# About this task
Locate every line of the records that contains the string "Aggravated", and copy each such line.
*** Opening Materials provided ***
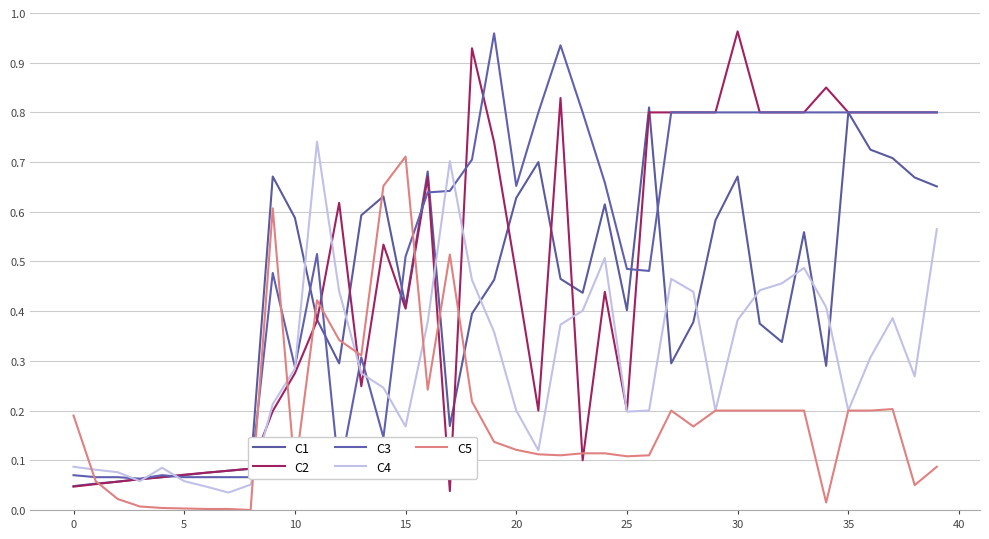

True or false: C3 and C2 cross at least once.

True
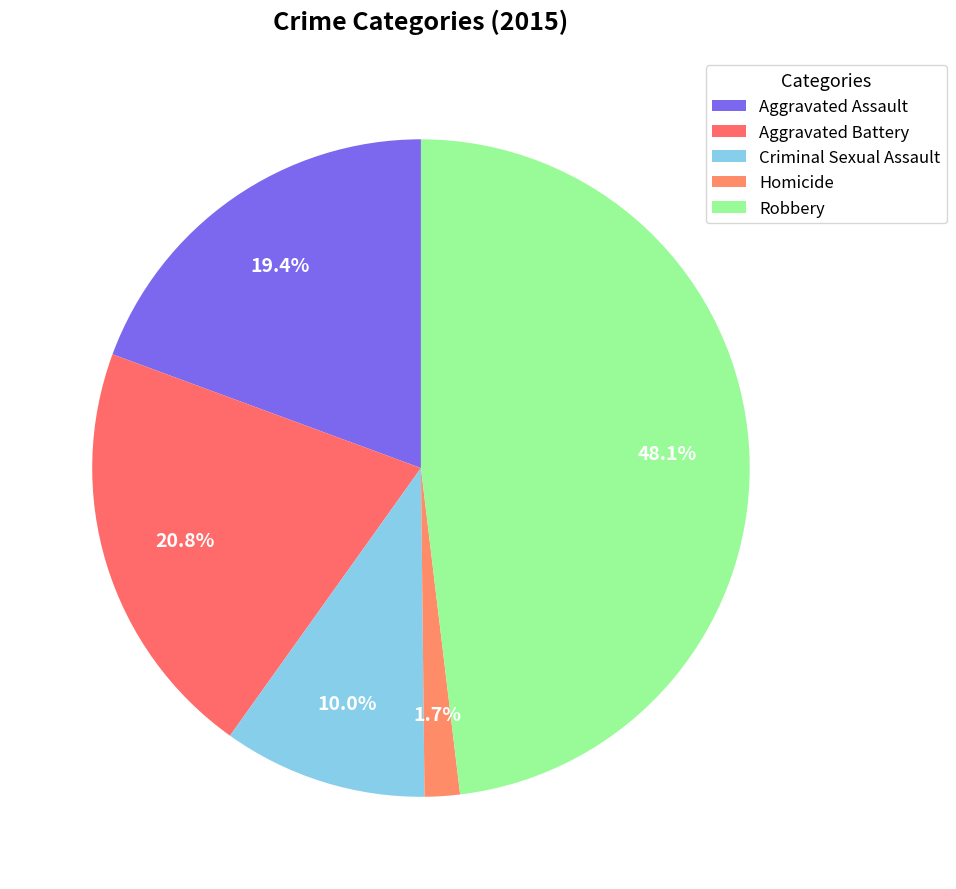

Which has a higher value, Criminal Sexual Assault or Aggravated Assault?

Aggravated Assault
*** Closing Materials provided ***
# Problem solution
Which has a higher value, Criminal Sexual Assault or Aggravated Assault?
Aggravated Assault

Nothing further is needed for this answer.